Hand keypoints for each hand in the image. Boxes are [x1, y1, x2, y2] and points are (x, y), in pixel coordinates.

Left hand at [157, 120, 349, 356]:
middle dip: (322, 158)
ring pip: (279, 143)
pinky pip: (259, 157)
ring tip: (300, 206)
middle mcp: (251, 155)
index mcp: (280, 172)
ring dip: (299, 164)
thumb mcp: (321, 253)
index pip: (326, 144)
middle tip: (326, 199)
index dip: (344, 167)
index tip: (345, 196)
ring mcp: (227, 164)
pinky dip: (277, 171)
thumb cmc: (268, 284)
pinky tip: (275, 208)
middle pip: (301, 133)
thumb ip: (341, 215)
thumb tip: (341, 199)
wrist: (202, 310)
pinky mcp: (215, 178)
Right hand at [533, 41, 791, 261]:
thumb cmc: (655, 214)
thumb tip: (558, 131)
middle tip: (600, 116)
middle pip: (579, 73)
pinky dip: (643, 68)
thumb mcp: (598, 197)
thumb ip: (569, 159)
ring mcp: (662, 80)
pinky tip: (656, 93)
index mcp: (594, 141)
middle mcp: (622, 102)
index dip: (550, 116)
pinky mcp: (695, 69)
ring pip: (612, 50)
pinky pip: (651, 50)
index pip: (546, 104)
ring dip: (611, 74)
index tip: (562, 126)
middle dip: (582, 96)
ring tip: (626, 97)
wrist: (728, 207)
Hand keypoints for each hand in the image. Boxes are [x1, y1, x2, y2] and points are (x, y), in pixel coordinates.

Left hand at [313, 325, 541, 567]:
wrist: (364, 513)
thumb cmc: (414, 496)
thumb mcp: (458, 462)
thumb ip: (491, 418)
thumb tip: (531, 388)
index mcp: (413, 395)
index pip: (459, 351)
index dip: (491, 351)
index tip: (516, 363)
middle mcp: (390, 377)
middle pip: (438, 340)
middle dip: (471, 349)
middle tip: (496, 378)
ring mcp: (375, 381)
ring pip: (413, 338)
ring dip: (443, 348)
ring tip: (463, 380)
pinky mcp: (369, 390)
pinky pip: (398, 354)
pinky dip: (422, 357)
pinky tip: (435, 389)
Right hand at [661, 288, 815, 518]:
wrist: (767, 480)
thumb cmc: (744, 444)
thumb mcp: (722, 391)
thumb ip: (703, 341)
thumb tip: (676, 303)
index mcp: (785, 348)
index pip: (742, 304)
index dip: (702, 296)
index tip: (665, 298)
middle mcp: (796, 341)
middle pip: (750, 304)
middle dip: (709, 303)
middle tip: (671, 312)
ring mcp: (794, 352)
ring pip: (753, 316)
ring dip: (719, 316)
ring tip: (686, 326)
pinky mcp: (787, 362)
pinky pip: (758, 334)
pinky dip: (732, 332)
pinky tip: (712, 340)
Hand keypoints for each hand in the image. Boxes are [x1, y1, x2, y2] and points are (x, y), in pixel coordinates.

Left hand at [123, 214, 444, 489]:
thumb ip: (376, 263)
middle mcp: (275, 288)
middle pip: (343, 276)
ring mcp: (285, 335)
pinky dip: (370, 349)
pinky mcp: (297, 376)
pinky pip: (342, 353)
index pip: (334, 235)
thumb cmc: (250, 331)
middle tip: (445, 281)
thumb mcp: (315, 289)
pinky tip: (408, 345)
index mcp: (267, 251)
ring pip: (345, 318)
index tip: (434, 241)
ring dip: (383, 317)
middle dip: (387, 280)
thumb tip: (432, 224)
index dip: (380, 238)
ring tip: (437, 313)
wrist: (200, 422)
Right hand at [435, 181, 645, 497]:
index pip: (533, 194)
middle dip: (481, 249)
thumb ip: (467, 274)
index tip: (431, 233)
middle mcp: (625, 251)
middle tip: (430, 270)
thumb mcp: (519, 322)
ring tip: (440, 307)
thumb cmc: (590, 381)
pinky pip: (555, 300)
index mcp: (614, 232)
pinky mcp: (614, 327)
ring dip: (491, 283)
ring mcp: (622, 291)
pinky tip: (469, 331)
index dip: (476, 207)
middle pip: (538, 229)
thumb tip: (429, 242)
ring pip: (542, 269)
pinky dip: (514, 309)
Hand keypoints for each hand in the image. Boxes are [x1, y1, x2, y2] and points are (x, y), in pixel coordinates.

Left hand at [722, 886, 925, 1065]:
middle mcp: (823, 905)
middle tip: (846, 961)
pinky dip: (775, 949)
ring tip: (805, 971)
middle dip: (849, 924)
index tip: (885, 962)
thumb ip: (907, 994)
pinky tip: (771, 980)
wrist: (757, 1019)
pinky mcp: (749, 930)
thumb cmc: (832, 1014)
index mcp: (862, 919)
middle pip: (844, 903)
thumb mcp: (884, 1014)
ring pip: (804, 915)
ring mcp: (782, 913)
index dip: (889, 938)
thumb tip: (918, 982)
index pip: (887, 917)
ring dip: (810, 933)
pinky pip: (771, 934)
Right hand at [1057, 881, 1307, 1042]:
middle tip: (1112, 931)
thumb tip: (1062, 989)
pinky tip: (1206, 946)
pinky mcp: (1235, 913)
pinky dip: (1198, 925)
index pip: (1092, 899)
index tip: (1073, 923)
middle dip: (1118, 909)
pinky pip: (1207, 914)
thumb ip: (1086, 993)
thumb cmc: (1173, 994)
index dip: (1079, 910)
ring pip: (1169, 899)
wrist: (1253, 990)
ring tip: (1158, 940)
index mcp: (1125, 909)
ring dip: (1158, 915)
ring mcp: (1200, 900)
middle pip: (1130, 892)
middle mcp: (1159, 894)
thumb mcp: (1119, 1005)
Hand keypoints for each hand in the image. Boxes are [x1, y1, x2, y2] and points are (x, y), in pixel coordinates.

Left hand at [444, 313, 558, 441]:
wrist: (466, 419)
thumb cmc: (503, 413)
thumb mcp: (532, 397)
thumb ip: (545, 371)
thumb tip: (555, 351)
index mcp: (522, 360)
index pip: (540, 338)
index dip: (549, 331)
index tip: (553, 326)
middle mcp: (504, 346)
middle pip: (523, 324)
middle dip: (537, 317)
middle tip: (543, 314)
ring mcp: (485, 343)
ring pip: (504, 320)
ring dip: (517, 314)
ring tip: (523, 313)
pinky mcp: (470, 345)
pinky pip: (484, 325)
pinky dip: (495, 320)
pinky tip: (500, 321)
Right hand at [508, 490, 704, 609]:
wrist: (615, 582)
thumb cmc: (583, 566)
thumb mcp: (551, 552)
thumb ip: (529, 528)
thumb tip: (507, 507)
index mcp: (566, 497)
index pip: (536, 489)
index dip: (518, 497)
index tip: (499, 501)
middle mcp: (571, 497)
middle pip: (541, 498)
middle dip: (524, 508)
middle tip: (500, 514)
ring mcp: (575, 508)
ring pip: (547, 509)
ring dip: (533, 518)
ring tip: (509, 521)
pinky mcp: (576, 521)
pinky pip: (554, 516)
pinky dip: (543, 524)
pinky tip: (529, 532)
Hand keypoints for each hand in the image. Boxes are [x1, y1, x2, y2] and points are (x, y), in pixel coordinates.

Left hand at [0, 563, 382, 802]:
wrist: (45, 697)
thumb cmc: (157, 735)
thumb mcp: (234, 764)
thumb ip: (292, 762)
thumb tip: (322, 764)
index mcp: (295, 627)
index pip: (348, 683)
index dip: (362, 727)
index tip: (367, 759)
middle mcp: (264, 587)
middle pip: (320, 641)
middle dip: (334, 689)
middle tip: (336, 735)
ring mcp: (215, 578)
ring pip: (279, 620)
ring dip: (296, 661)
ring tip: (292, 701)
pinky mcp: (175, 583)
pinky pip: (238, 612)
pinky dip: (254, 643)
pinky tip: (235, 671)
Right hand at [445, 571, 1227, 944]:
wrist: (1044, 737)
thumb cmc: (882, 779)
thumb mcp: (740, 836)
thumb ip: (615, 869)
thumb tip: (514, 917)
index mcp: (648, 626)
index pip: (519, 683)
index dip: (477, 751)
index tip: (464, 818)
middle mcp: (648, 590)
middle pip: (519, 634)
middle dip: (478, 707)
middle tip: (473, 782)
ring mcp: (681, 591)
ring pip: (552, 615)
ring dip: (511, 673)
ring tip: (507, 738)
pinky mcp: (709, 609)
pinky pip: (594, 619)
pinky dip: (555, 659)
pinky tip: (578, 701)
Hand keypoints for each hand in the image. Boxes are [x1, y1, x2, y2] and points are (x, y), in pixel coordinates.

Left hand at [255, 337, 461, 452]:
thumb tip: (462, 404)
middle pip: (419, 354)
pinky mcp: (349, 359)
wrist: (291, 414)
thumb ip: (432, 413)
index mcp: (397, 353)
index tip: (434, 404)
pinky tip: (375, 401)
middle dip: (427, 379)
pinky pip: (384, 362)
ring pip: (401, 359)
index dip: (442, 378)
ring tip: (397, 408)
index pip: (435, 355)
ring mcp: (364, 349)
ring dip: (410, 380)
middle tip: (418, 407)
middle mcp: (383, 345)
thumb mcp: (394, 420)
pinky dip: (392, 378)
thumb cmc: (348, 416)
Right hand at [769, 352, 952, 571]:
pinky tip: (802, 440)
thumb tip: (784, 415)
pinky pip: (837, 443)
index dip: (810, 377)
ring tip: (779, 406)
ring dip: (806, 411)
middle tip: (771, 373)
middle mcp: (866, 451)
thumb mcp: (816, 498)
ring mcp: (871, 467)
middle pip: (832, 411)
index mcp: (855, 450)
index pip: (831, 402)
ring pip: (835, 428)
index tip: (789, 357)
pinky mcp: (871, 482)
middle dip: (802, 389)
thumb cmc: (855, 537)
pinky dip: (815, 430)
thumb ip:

WHAT THIS TASK INVOLVES: Once you find the line with "ring dip: (443, 348)" above, print it and every line after it up to and including the line with "index tip: (665, 298)", exactly as written and nothing else.

EXPECTED ANSWER:
ring dip: (443, 348)
ring tip: (463, 380)
pinky mcp: (369, 390)
pinky pip: (398, 354)
pinky dip: (422, 357)
pinky tip: (435, 389)
Right hand at [661, 288, 815, 518]:
wrist: (767, 480)
thumb cmc: (744, 444)
thumb mcp: (722, 391)
thumb ip: (703, 341)
thumb tip: (676, 303)
index mcp: (785, 348)
index pip: (742, 304)
index dip: (702, 296)
index tip: (665, 298)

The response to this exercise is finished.